Sophie Wilde deserves more than what this role gave her to play with: a caricature of an ambitious zillennial woman in the workforce. I hope we see her again soon in something else, preferably as a lead with more space for nuance (and ideally with a queer vibe/haircut again, thanks!)
The first scene in that hotel room when Romy weeps and Samuel holds her was such a beautiful depiction of aftercare. Honestly have never seen anything like it on film, and though I don’t think the movie actually explored any “dark thoughts,” it did imply that kink and romance aren’t mutually exclusive.
Romy’s child saying “you look like a fish” about Romy’s Botox and [presumably] lip injections?!? Oof. Kids really know where to pour the salt.
The age gap here didn’t feel like a big part of the narrative (for better and for worse), even though in actuality it was just an age-gap affair movie.

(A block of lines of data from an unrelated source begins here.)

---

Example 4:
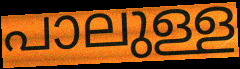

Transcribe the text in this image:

പാലുള്ള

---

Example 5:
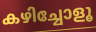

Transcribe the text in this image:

കഴിച്ചോളൂ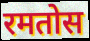
रमतोस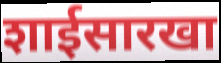
शाईसारखा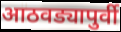
आठवड्यापुर्वी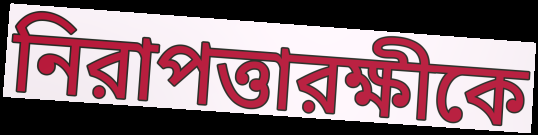
নিরাপত্তারক্ষীকে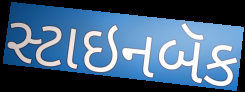
સ્ટાઇનબૅક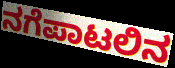
ನಗೆಪಾಟಲಿನ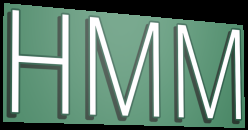
HMM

Still: several other reviews have mentioned Last Summer (dir. Catherine Breillat, 2023) as being a better version of a similar age-gap story. I haven’t watched yet but passing along the rec!
I’ve spent 2024 trying to learn more about film, and apparently now I’m writing about it too. Follow me on Letterboxd if that’s your bag, baby 💚
What did y’all think of Babygirl? Comment below or reply to this email to send me your thoughts, even if especially if you disagree!
You articulated my thoughts about this movie perfectly! I also felt like they never really went for it. We’d get a giggly scene of Romy and Samuel beginning to engage in *something* and then just slip to a sex montage. I wanted this to be a kink-positive film and instead it was just vaguely kink-suggestive. Also, Samuel gave me male manic pixie dream girl vibes and I don’t know if I liked it.
I also didn’t completely love it!!! There were moments I felt Seen, but I agree with wishing for more specificity/a deeper main character. Also the ending was uninteresting and heartbreaking imo.